CienaLLM: Generative Climate-Impact Extraction from News Articles with Autoregressive LLMs
This provides a scalable solution for monitoring socio-economic impacts of climate hazards, though it is incremental as it adapts existing LLM methods to a specific domain.
The paper tackles the problem of extracting structured climate-impact information from news articles by developing CienaLLM, a modular framework using open-weight LLMs for zero-shot extraction, which matches or outperforms supervised baselines in accuracy for drought impacts from Spanish news.

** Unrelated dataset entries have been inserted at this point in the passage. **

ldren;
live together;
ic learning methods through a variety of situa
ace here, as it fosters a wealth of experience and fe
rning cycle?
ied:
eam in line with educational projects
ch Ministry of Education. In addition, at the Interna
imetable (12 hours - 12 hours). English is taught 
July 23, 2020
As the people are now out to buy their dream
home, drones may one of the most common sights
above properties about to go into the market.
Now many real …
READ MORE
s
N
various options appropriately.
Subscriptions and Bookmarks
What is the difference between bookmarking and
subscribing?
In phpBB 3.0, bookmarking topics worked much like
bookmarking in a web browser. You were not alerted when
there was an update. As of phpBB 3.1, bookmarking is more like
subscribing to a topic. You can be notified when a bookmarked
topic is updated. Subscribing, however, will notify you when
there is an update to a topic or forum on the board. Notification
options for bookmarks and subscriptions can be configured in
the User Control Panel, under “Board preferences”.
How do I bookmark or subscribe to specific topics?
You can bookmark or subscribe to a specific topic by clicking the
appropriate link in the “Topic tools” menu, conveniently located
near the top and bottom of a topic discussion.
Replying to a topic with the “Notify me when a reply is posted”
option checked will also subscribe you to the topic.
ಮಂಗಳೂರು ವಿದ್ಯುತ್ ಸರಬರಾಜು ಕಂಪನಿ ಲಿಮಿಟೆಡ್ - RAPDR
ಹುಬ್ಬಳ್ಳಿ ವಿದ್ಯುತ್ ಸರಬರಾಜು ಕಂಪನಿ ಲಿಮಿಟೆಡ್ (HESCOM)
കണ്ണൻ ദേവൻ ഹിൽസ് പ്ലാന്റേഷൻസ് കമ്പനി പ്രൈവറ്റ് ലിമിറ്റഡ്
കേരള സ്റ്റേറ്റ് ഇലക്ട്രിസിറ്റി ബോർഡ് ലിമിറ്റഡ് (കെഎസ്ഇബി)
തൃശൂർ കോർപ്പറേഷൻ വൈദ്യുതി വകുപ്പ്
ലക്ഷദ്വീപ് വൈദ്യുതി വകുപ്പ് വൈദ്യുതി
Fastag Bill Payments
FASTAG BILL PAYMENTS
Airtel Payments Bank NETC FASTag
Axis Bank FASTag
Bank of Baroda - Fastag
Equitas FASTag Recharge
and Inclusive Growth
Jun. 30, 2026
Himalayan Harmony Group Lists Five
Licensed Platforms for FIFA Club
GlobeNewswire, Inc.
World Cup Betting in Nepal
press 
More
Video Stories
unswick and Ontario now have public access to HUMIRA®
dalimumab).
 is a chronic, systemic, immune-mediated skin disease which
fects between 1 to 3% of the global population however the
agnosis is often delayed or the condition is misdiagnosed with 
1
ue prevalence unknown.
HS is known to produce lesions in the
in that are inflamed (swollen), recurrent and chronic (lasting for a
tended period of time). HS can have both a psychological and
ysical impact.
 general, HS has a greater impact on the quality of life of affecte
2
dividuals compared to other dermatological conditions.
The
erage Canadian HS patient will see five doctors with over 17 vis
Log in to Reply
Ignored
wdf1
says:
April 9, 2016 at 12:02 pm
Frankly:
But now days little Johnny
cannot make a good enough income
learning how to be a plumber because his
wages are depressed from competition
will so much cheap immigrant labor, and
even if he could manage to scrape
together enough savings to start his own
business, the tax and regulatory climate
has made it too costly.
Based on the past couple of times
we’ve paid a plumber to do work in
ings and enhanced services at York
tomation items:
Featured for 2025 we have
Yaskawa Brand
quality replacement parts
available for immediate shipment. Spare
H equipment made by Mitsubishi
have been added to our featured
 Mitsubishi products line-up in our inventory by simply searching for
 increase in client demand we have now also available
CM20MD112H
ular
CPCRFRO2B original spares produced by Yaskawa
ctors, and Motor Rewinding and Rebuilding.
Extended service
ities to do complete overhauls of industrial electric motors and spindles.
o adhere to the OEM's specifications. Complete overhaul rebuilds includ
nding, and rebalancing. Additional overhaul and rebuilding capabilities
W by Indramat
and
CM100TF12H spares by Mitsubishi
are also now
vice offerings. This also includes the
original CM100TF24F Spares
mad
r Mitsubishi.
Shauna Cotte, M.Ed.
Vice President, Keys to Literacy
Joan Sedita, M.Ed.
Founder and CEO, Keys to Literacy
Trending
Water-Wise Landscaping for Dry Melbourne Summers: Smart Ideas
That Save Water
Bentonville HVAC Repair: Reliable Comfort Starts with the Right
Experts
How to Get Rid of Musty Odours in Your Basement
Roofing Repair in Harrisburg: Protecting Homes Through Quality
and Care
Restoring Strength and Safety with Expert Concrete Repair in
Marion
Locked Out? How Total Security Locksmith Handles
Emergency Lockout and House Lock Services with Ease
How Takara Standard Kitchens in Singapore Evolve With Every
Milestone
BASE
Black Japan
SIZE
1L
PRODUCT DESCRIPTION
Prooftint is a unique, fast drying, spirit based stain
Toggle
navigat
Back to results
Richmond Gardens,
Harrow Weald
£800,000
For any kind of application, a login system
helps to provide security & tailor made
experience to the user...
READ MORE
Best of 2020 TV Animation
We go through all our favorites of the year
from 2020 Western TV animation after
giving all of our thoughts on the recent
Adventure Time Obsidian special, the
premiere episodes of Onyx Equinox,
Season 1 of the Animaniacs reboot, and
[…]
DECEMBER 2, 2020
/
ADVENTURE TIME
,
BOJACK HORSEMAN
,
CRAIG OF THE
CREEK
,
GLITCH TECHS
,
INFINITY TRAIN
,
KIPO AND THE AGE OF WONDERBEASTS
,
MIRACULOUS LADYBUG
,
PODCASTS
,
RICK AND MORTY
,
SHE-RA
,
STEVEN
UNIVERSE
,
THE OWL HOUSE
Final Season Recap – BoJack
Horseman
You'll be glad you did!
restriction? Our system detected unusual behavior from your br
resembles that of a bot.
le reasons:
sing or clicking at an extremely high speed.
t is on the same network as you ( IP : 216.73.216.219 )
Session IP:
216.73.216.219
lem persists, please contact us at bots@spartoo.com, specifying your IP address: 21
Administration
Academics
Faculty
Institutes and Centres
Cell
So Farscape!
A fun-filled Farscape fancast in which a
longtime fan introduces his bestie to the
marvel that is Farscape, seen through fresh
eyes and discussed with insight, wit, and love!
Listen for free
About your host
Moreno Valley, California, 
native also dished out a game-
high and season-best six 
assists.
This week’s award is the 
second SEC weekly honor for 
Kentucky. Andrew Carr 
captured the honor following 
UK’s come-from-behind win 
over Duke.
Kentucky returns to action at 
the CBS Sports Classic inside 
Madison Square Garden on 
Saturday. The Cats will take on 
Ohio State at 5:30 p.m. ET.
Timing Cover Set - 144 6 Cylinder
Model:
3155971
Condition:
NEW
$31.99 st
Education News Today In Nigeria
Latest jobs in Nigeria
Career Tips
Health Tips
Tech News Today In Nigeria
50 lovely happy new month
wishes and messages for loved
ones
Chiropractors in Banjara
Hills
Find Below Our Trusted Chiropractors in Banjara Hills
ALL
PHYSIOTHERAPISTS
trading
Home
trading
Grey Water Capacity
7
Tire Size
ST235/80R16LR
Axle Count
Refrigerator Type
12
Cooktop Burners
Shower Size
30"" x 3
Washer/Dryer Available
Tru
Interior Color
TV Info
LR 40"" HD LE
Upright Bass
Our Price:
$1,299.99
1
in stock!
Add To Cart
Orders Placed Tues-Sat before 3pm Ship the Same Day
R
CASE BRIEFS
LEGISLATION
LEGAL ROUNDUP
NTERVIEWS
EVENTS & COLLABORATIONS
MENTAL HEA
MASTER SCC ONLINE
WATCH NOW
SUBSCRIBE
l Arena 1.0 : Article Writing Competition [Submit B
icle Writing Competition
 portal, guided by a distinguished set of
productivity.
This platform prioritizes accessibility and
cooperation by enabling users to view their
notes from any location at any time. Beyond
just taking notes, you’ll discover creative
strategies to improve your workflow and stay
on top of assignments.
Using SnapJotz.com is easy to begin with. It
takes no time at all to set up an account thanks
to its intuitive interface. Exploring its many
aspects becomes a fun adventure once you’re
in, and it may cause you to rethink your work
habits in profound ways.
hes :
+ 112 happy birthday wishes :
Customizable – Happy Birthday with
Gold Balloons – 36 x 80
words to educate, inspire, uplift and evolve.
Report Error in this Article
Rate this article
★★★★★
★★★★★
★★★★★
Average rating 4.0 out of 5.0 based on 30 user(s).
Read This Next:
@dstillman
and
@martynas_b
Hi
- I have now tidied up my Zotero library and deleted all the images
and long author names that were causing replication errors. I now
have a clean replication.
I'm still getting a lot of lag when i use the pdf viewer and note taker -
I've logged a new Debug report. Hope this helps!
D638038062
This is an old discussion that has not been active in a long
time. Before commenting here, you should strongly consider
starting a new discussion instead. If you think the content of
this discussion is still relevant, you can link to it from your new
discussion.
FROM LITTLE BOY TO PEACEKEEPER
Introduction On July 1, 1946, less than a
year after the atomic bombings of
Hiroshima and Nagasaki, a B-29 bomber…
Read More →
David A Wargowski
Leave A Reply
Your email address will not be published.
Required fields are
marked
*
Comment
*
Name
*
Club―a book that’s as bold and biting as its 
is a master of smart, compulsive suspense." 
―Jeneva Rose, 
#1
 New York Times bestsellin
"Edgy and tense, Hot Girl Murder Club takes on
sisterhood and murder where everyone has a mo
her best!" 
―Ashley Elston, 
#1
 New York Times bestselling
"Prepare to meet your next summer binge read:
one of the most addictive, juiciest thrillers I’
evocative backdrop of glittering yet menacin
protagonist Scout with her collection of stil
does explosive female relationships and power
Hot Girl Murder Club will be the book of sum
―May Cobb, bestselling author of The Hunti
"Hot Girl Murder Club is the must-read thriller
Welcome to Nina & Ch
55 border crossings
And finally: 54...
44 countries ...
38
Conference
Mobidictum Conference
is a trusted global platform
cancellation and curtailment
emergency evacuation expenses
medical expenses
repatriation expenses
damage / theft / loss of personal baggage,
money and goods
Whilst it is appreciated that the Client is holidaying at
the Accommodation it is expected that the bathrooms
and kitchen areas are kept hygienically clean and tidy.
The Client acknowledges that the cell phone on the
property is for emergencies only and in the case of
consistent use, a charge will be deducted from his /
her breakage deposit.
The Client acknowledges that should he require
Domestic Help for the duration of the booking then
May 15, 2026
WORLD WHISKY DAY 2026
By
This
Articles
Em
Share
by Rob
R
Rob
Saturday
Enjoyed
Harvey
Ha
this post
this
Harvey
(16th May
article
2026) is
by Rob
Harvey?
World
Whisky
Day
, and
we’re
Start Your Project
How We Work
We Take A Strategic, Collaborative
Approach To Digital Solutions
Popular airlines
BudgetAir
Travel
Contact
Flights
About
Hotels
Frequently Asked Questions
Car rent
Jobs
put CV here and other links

Understanding and monitoring the socio-economic impacts of climate hazards requires extracting structured information from heterogeneous news articles on a large scale. To that end, we have developed CienaLLM, a modular framework based on schema-guided Generative Information Extraction. CienaLLM uses open-weight Large Language Models for zero-shot information extraction from news articles, and supports configurable prompts and output schemas, multi-step pipelines, and cloud or on-premise inference. To systematically assess how the choice of LLM family, size, precision regime, and prompting strategy affect performance, we run a large factorial study in models, precisions, and prompt engineering techniques. An additional response parsing step nearly eliminates format errors while preserving accuracy; larger models deliver the strongest and most stable performance, while quantization offers substantial efficiency gains with modest accuracy trade-offs; and prompt strategies show heterogeneous, model-specific effects. CienaLLM matches or outperforms the supervised baseline in accuracy for extracting drought impacts from Spanish news, although at a higher inference cost. While evaluated in droughts, the schema-driven and model-agnostic design is suitable for adapting to related information extraction tasks (e.g., other hazards, sectors, or languages) by editing prompts and schemas rather than retraining. We release code, configurations, and schemas to support reproducible use.